用Ruby解析XLS和XLSX (MS Excel)文件?

Are there any gems able to parse XLS and XLSX files? I've found Spreadsheet and ParseExcel, but they both don't understand XLSX format :( Any ideas?

是否有可以解析XLS和XLSX文件的gem ?我找到了电子表格和ParseExcel，但是他们都不理解XLSX格式(有什么想法吗?)

Thank you.

谢谢你！

10 个解决方案

#1

Just found roo, that might do the job - works for my requirements, reading a basic spreadsheet.
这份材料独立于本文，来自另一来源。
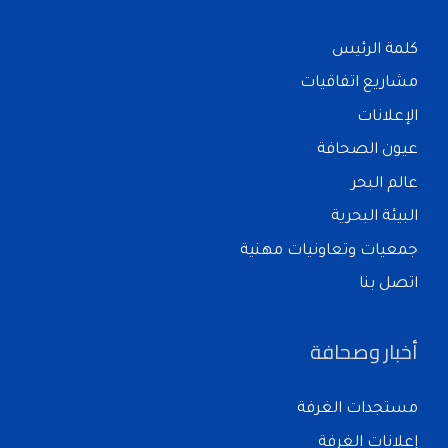
كلمة الرئيس
مشاريع اتفاقيات
الإعلانات
عيون الصحافة
عالم البحر
البيئة البحرية
جمعيات وتعاونيات مهنية
اتصل بنا
أخبار وصحافة
مستجدات الغرفة
إعلانات الغرفة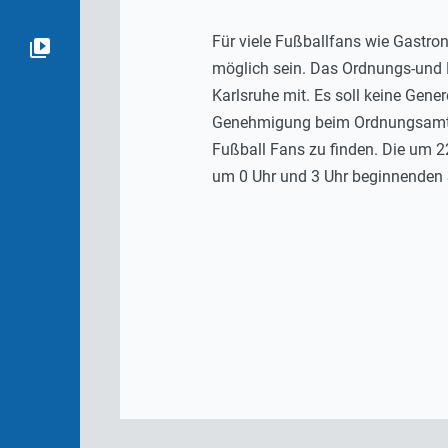
Für viele Fußballfans wie Gastro
möglich sein. Das Ordnungs-und B
Karlsruhe mit. Es soll keine Gene
Genehmigung beim Ordnungsamt ei
Fußball Fans zu finden. Die um 2
um 0 Uhr und 3 Uhr beginnenden 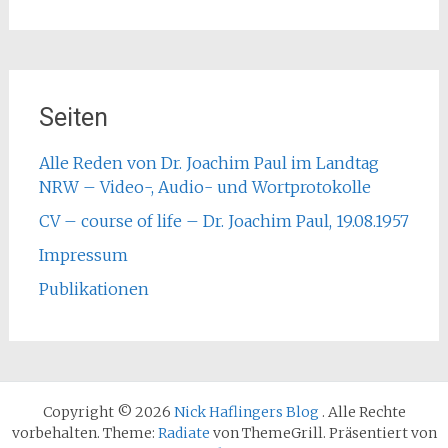
Seiten
Alle Reden von Dr. Joachim Paul im Landtag
NRW – Video-, Audio- und Wortprotokolle
CV – course of life – Dr. Joachim Paul, 19.08.1957
Impressum
Publikationen
Copyright © 2026
Nick Haflingers Blog
. Alle Rechte
vorbehalten. Theme:
Radiate
von ThemeGrill. Präsentiert von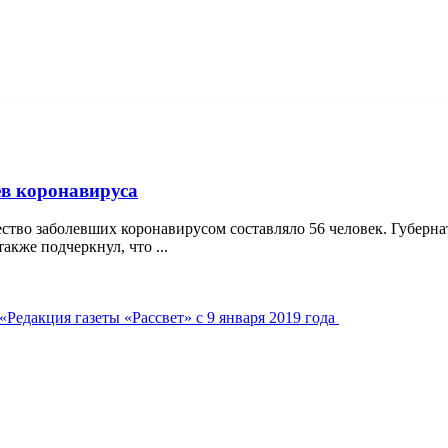
ев коронавируса
ество заболевших коронавирусом составляло 56 человек. Губерн
кже подчеркнул, что ...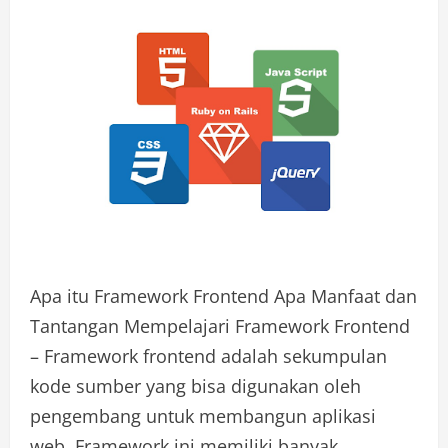
Apa itu Framework Frontend Apa Manfaat dan
Tantangan Mempelajari Framework Frontend
– Framework frontend adalah sekumpulan
kode sumber yang bisa digunakan oleh
pengembang untuk membangun aplikasi
web. Framework ini memiliki banyak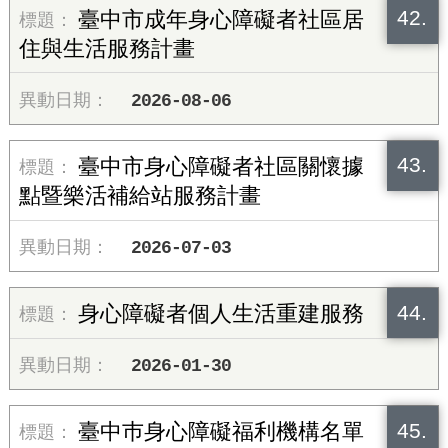
42.
臺中市成年身心障礙者社區居
住與生活服務計畫
2026-08-06
43.
臺中市身心障礙者社區關懷據
點暨樂活補給站服務計畫
2026-07-03
44.
身心障礙者個人生活重建服務
2026-01-30
45.
臺中巿身心障礙福利機構名單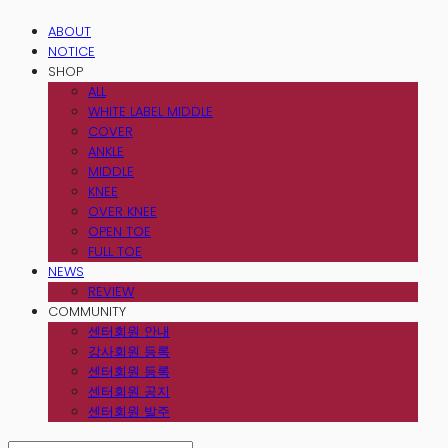
ABOUT
NOTICE
SHOP
ALL
WHITE LABEL MIDDLE
COVER
ANKLE
MIDDLE
KNEE
OVER KNEE
OPEN TOE
FULL TOE
NEWS
REVIEW
COMMUNITY
센터회원 안내
강사회원 등록
센터회원 등록
센터회원 공지
센터회원 발주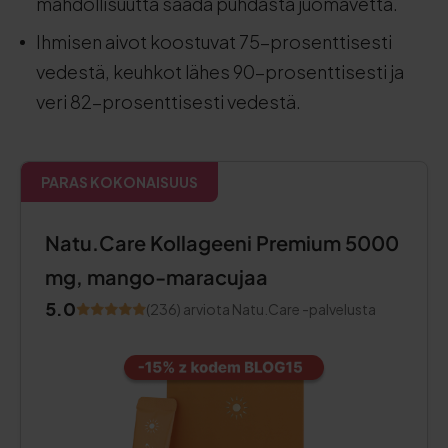
mahdollisuutta saada puhdasta juomavettä.
Ihmisen aivot koostuvat 75-prosenttisesti
vedestä, keuhkot lähes 90-prosenttisesti ja
veri 82-prosenttisesti vedestä.
PARAS KOKONAISUUS
Natu.Care Kollageeni Premium 5000
mg, mango-maracujaa
5.0
(236) arviota Natu.Care -palvelusta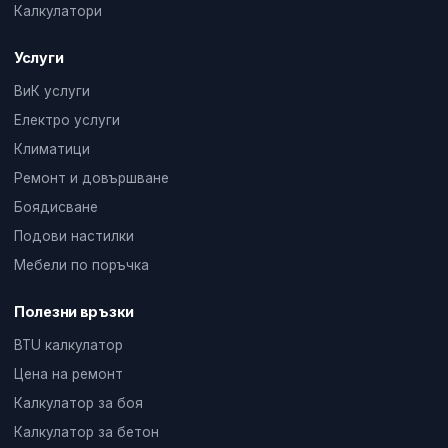
Калкулатори
Услуги
ВиК услуги
Електро услуги
Климатици
Ремонт и довършване
Боядисване
Подови настилки
Мебели по поръчка
Полезни връзки
BTU калкулатор
Цена на ремонт
Калкулатор за боя
Калкулатор за бетон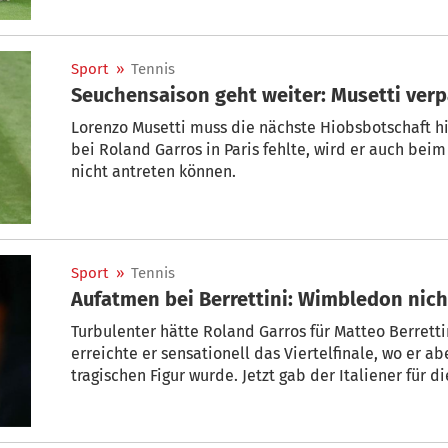
Sport
»
Tennis
Seuchensaison geht weiter: Musetti ver
Lorenzo Musetti muss die nächste Hiobsbotschaft 
bei Roland Garros in Paris fehlte, wird er auch be
nicht antreten können.
Sport
»
Tennis
Aufatmen bei Berrettini: Wimbledon nich
Turbulenter hätte Roland Garros für Matteo Berretti
erreichte er sensationell das Viertelfinale, wo er a
tragischen Figur wurde. Jetzt gab der Italiener für 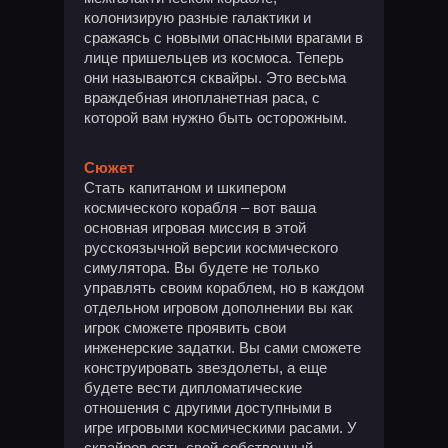
колонизирую разные галактики и
сражаясь с новыми опасными врагами в
лице пришельцев из космоса. Теперь
они называются сквайры. Это весьма
враждебная инопланетная раса, с
которой вам нужно быть осторожным.
Сюжет
Стать капитаном и шкипером
космического корабля – вот ваша
основная игровая миссия в этой
русскоязычной версии космического
симулятора. Вы будете не только
управлять своим кораблем, но в каждом
отдельном игровом дополнении вы как
игрок сможете проявить свои
инженерские задатки. Вы сами сможете
конструировать звездолеты, а еще
будете вести дипломатические
отношения с другими доступными в
игре игровыми космическими расами. У
сквайров есть свой собственный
刚刚找到了roo，它可以完成我的要求，阅读一个基本的电子表格。

#2

I recently needed to parse some Excel files with Ruby. The abundance of libraries and options turned out to be confusing, so I wrote a blog post about it.

我最近需要用Ruby解析一些Excel文件。大量的库和选项被证明是令人困惑的，所以我写了一篇关于它的博文。

Here is a table of different Ruby libraries and what they support:

这里有一个不同Ruby库的表格，以及它们支持的内容:

If you care about performance, here is how the xlsx libraries compare:

如果您关心性能，下面是xlsx库的比较:

I have sample code to read xlsx files with each supported library here

我有示例代码，可以在这里使用每个支持的库读取xlsx文件。

Here are some examples for reading xlsx files with some different libraries:

下面是一些使用不同库读取xlsx文件的示例:

rubyXL

rubyXL

require 'rubyXL'

workbook = RubyXL::Parser.parse './sample_excel_files/xlsx_500_rows.xlsx'
worksheets = workbook.worksheets
puts "Found #{worksheets.count} worksheets"

worksheets.each do |worksheet|
  puts "Reading: #{worksheet.sheet_name}"
  num_rows = 0
  worksheet.each do |row|
    row_cells = row.cells.map{ |cell| cell.value }
    num_rows += 1
  end
  puts "Read #{num_rows} rows"
end

roo

roo

require 'roo'

workbook = Roo::Spreadsheet.open './sample_excel_files/xlsx_500_rows.xlsx'
worksheets = workbook.sheets
puts "Found #{worksheets.count} worksheets"

worksheets.each do |worksheet|
  puts "Reading: #{worksheet}"
  num_rows = 0
  workbook.sheet(worksheet).each_row_streaming do |row|
    row_cells = row.map { |cell| cell.value }
    num_rows += 1
  end
  puts "Read #{num_rows} rows" 
end

creek

溪

require 'creek'

workbook = Creek::Book.new './sample_excel_files/xlsx_500_rows.xlsx'
worksheets = workbook.sheets
puts "Found #{worksheets.count} worksheets"

worksheets.each do |worksheet|
  puts "Reading: #{worksheet.name}"
  num_rows = 0
  worksheet.rows.each do |row|
    row_cells = row.values
    num_rows += 1
  end
  puts "Read #{num_rows} rows"
end

simple_xlsx_reader

simple_xlsx_reader

require 'simple_xlsx_reader'

workbook = SimpleXlsxReader.open './sample_excel_files/xlsx_500000_rows.xlsx'
worksheets = workbook.sheets
puts "Found #{worksheets.count} worksheets"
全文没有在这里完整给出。